Setelah benang-benang berbagai warna dipintal, proses selanjutnya adalah Sekir, yaitu saat gulungan benang-benang tadi dirangkai menjadi sebuah motif. Proses Sekir di Tenun Lurik Kurnia dijalankan oleh 2 orang (7/4).

 

“Susahnya menenun lurik itu kalau dapat benang yang terlalu halus dan mudah patah, kadang tali ATBM juga bergeser. Saat sudah capek menenun, benangnya jadi renggang-renggang. Nantinya kain hasil tenunan tidak kelihatan bagus,” ujar Endang, salah satu penenun di Dibyo Lurik (7/4). Endang dan penenun lainnya di sekitar Krapyak umumnya bekerja selama 6-7 jam sehari, dari pagi hingga adzan Ashar tiba.

 

Regenerasi penenun adalah kendala utama para pengusaha tenun lurik tradisional. Sebagian besar penenun di Dibyo maupun Kurnia Lurik memiliki usia yang tak lagi muda, yakni 60 tahun ke atas. Untuk mengatasi hal tersebut, Jussy Rizal selaku pengelola Dibyo Lurik dan Rian selaku pengelola Tenun Lurik Kurnia berusaha merambah ke pelosok desa setempat untuk memberdayakan warga sekitar, utamanya para ibu rumah tangga atau petani yang tidak sedang menjalani masa tanam dan panen (7/4).

 

Banyak warga lokal lebih memilih membeli kain lurik buatan mesin karena harganya yang lebih murah. Padahal, Lurik ATBM memiliki keunikan bila dibandingkan lurik produksi mesin, yaitu tekstur kain yang khas. “Kalau mesin itu hasil tenunnya rata sekali, konsisten.

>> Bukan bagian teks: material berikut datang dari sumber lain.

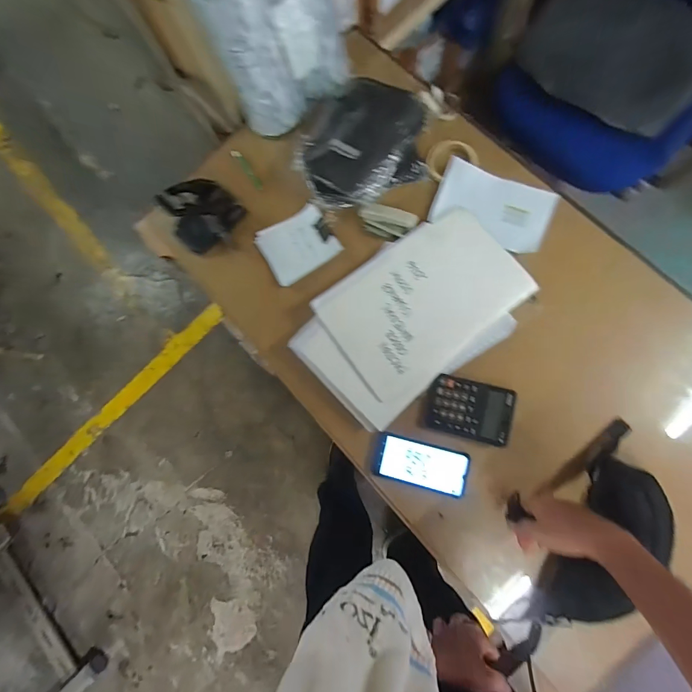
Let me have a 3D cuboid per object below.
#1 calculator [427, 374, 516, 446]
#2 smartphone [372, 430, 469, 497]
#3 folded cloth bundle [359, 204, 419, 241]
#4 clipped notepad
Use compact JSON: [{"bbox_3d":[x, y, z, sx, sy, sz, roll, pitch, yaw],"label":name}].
[{"bbox_3d":[0.222,0.112,0.654,0.140,0.015,0.101,13,83,9],"label":"calculator"},{"bbox_3d":[0.135,0.213,0.658,0.160,0.013,0.081,13,83,9],"label":"smartphone"},{"bbox_3d":[0.080,-0.246,0.725,0.113,0.053,0.046,20,84,6],"label":"folded cloth bundle"},{"bbox_3d":[-0.100,-0.210,0.755,0.146,0.018,0.132,-33,78,1],"label":"clipped notepad"}]

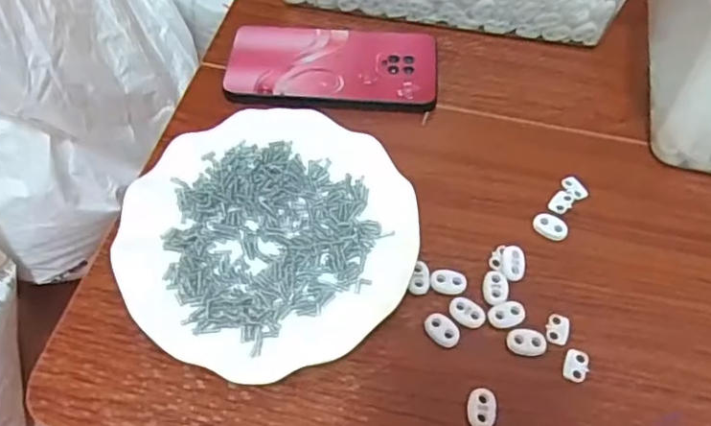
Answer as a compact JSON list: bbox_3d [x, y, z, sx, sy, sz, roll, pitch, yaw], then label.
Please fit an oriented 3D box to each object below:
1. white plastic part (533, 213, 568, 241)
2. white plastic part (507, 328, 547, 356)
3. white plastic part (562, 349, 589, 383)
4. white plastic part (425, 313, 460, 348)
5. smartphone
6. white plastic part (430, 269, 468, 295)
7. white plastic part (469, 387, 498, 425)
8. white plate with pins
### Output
[{"bbox_3d":[0.132,0.008,0.400,0.023,0.007,0.016,32,64,18],"label":"white plastic part"},{"bbox_3d":[0.103,0.077,0.353,0.023,0.004,0.016,6,59,4],"label":"white plastic part"},{"bbox_3d":[0.130,0.089,0.346,0.013,0.004,0.019,20,61,12],"label":"white plastic part"},{"bbox_3d":[0.052,0.071,0.357,0.023,0.004,0.016,35,65,20],"label":"white plastic part"},{"bbox_3d":[-0.018,-0.118,0.470,0.163,0.008,0.087,1,59,0],"label":"smartphone"},{"bbox_3d":[0.059,0.043,0.373,0.022,0.004,0.016,17,60,10],"label":"white plastic part"},{"bbox_3d":[0.072,0.110,0.334,0.016,0.005,0.023,8,59,5],"label":"white plastic part"},{"bbox_3d":[-0.056,0.011,0.381,0.181,0.019,0.180,0,59,0],"label":"white plate with pins"}]

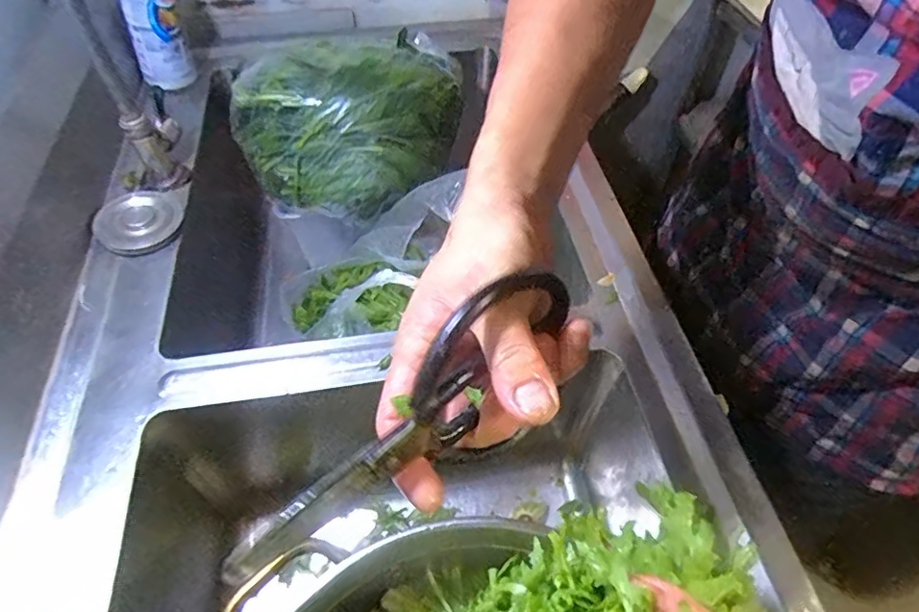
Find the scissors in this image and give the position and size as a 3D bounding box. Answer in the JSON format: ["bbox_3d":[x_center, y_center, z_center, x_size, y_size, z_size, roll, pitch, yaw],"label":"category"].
[{"bbox_3d":[-0.013,0.064,0.288,0.207,0.088,0.008,-46,45,-12],"label":"scissors"}]

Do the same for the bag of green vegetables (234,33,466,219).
[{"bbox_3d":[-0.151,-0.258,0.769,0.277,0.150,0.229,-34,60,-23],"label":"bag of green vegetables"}]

Kalau ATBM ada tekstur pada kainnya yang hanya bisa dihasilkan penenun,” kata Rian, pengelola Tenun Lurik Kurnia (7/4).

 

Tak sebatas pada kain, Tenun Lurik Kurnia menjual surjan dan kemeja dari kain lurik seharga seratus ribu hingga dua ratus lima puluh ribu rupiah. “Sebetulnya minat masyarakat terhadap kain lurik sedang naik-naiknya saat ini. Sayangnya mereka lebih tertarik pada barang jadi, ketimbang proses pembuatan lurik itu sendiri,” kata Jussy Rizal, pemilik dan pengelola Dibyo Lurik (7/4).